On Monday evening, in the Q&A during my talk, I was asked about the relevance of Ostrom’s work to mine around VRM and The Intention Economy. I answered, with regret, that my sourcing of Ostrom was limited to a bibliography entry, after I had to reduce the curb weight of the book from 120,000 words to 80,000. So here’s one section, recovered from the cutting room floor:
In Governing the Commons (1990), Elinor Ostrom says Hardin’s argument is not new:
Aristotle long ago observed that “what is common to the greatest number has the least care bestowed upon it. Everyone thinks chiefly of his own, hardly at all of the common interest” (Politics Book II, ch. 3). Hobbes’s parable of man in a state of nature is a prototype of the tragedy of the commons: Men see their own good and end up fighting one another…
She goes on to cite a long list of other sources, the growing sum of which have long since snowballed into a single widely held conclusion: “Much of the world is dependent on resources that are subject to the possibility of a tragedy of the commons.”
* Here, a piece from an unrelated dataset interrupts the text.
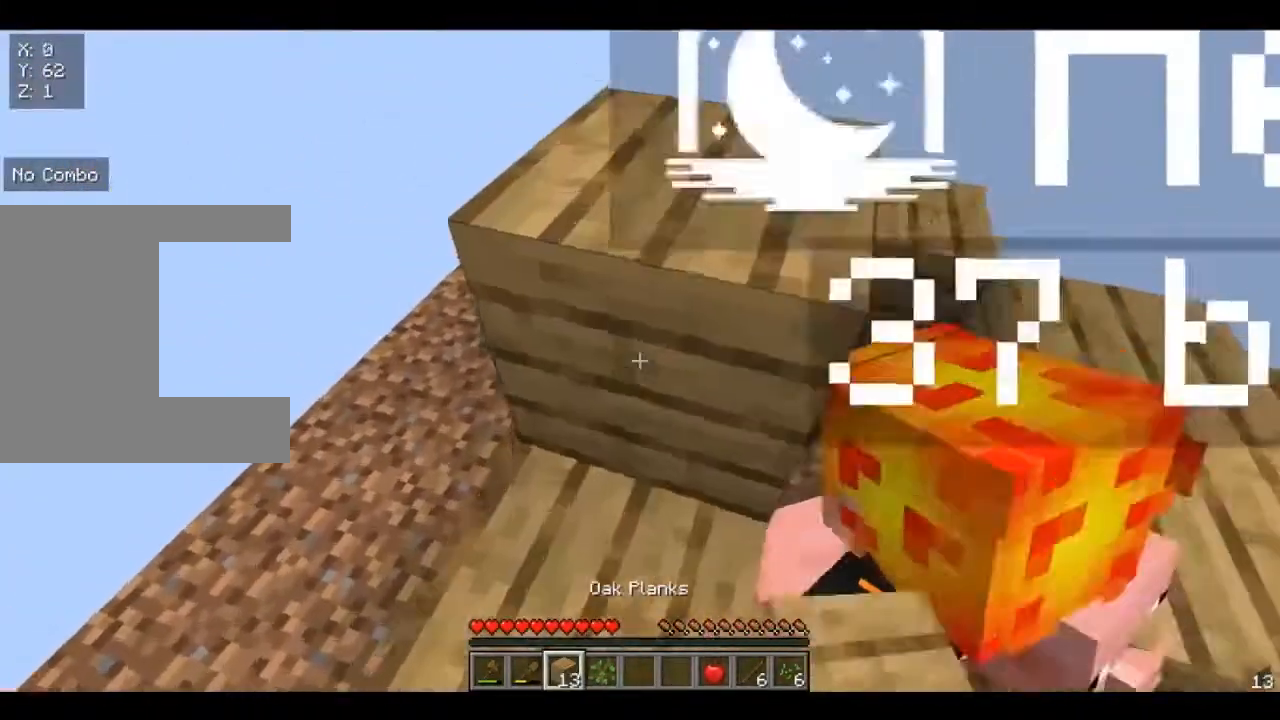
{"keys": ["w"], "mouse": [], "events": []}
Yet Hardin’s model, she explains, is an argument of one very narrow kind: a prisoner’s dilemma, “conceptualized as a noncooperative game in which all players possess complete information … When both players choose their dominant strategy… they produce an equlibrium that is the third-best result for both.” The game is fascinating for scholars because “The paradox that individually rational strategies lead to collectively irrational outcomes seems to challenge the fundamental faith that rational beings can achieve rational results.” She adds, “The deep attraction of the dilemma is further illustrated by the number of articles written about it. At one count, 15 years ago, more than 2,000 papers had been devoted to the prisoner’s dilemma game (Grofman and Pool 1975).”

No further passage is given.